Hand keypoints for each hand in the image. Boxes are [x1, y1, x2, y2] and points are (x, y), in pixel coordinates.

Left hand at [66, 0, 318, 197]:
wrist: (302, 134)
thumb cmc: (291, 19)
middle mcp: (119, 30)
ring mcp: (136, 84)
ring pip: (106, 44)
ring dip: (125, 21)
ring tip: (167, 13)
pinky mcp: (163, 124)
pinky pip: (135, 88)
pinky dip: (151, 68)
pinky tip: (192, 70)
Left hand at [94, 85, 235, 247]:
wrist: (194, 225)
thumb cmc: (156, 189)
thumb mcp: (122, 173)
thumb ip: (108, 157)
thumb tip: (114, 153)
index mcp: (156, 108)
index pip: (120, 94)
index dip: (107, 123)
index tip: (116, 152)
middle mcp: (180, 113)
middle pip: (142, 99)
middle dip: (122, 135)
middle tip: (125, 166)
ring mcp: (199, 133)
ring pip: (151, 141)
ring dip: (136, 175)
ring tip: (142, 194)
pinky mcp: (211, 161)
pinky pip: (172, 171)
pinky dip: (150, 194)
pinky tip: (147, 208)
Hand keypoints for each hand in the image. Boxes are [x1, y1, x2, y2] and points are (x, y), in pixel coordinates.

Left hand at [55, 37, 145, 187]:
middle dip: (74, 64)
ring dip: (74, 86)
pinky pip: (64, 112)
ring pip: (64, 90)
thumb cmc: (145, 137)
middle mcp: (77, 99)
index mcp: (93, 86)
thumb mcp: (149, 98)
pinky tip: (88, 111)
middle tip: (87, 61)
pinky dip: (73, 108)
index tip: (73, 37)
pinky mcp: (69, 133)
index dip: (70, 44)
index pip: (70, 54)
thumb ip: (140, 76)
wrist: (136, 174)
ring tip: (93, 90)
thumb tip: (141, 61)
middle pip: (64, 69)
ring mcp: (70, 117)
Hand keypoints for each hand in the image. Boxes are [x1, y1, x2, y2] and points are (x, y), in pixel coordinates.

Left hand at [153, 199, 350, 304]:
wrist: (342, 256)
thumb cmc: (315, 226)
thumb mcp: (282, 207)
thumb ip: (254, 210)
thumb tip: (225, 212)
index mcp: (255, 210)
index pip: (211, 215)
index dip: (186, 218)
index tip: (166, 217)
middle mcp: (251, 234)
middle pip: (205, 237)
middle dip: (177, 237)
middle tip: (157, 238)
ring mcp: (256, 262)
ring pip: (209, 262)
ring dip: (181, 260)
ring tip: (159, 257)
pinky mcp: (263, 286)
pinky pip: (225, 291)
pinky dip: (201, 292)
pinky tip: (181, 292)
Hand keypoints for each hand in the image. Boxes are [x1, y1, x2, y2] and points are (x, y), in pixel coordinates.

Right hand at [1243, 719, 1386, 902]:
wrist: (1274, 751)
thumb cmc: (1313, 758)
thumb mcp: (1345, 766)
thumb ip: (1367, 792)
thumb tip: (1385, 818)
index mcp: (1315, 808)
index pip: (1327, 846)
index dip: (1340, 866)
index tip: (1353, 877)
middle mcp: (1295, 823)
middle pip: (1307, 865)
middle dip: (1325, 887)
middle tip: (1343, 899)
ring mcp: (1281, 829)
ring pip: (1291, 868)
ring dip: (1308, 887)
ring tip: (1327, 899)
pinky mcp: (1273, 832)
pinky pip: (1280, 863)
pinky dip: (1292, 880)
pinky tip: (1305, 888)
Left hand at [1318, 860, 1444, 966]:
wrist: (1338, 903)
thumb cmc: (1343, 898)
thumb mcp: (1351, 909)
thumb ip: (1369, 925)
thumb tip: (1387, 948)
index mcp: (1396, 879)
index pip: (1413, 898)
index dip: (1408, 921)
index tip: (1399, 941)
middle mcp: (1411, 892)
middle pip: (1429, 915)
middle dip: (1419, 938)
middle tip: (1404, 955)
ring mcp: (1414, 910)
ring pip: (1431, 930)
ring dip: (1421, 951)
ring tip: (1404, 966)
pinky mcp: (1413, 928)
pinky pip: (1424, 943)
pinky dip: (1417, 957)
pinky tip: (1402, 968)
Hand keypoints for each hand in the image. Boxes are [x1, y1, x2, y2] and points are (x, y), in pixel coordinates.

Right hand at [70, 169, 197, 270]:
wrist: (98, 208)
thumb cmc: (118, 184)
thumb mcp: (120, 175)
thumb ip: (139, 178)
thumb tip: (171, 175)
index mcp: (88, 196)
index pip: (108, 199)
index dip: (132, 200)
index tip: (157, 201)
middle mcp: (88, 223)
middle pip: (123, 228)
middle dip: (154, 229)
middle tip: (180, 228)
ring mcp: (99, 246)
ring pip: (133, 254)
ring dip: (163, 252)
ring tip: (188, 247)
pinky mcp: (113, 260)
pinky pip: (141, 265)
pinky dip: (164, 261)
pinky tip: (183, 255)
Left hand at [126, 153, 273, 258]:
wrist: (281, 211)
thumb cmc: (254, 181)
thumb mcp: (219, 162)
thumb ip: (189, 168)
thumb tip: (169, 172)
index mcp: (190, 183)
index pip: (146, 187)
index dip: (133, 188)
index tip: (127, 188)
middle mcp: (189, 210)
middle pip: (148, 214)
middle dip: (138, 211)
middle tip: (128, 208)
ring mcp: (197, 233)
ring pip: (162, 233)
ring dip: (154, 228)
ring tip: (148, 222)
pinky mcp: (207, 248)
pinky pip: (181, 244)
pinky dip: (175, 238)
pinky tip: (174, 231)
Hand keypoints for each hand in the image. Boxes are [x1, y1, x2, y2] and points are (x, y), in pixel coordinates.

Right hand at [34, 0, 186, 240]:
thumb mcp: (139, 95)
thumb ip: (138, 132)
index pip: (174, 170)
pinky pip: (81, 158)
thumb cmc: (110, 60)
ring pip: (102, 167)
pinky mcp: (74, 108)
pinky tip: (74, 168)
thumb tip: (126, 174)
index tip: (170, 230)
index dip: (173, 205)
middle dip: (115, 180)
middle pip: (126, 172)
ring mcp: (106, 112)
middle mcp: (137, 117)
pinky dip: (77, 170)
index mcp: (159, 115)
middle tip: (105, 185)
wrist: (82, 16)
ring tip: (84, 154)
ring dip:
____________________
> **Work order**:
In the material above, find the line containing "pinky pip: (135, 88)" and the line containing "middle mcp: (251, 234)", then write out exactly those two lines and every line between them, and nothing more.

> **Result of this exercise**:
pinky pip: (135, 88)
pinky dip: (151, 68)
pinky tip: (192, 70)
Left hand at [94, 85, 235, 247]:
wrist: (194, 225)
thumb cmc: (156, 189)
thumb mcp: (122, 173)
thumb ip: (108, 157)
thumb tip: (114, 153)
index mcp: (156, 108)
index pip: (120, 94)
index dip: (107, 123)
index tip: (116, 152)
middle mcp: (180, 113)
middle pip: (142, 99)
middle dip: (122, 135)
middle tip: (125, 166)
ring mcp: (199, 133)
ring pip: (151, 141)
ring dip: (136, 175)
ring tip: (142, 194)
pinky mcp: (211, 161)
pinky pip: (172, 171)
pinky dip: (150, 194)
pinky tip: (147, 208)
Hand keypoints for each hand in the image. Boxes are [x1, y1, x2, y2] and points are (x, y), in pixel coordinates.

Left hand at [55, 37, 145, 187]:
middle dip: (74, 64)
ring dip: (74, 86)
pinky pip: (64, 112)
ring pip: (64, 90)
thumb cmc: (145, 137)
middle mcp: (77, 99)
index mcp: (93, 86)
thumb mcp: (149, 98)
pinky tip: (88, 111)
middle tip: (87, 61)
pinky dip: (73, 108)
index tip: (73, 37)
pinky mcp: (69, 133)
index dip: (70, 44)
index pip: (70, 54)
thumb ip: (140, 76)
wrist: (136, 174)
ring tip: (93, 90)
thumb tip: (141, 61)
middle pip: (64, 69)
ring mcp: (70, 117)
Hand keypoints for each hand in the image. Boxes are [x1, y1, x2, y2] and points are (x, y), in pixel coordinates.

Left hand at [153, 199, 350, 304]:
wrist: (342, 256)
thumb cmc: (315, 226)
thumb mcp: (282, 207)
thumb ip: (254, 210)
thumb tip: (225, 212)
index mcp: (255, 210)
index pip: (211, 215)
index dip: (186, 218)
index tip: (166, 217)
middle mcp: (251, 234)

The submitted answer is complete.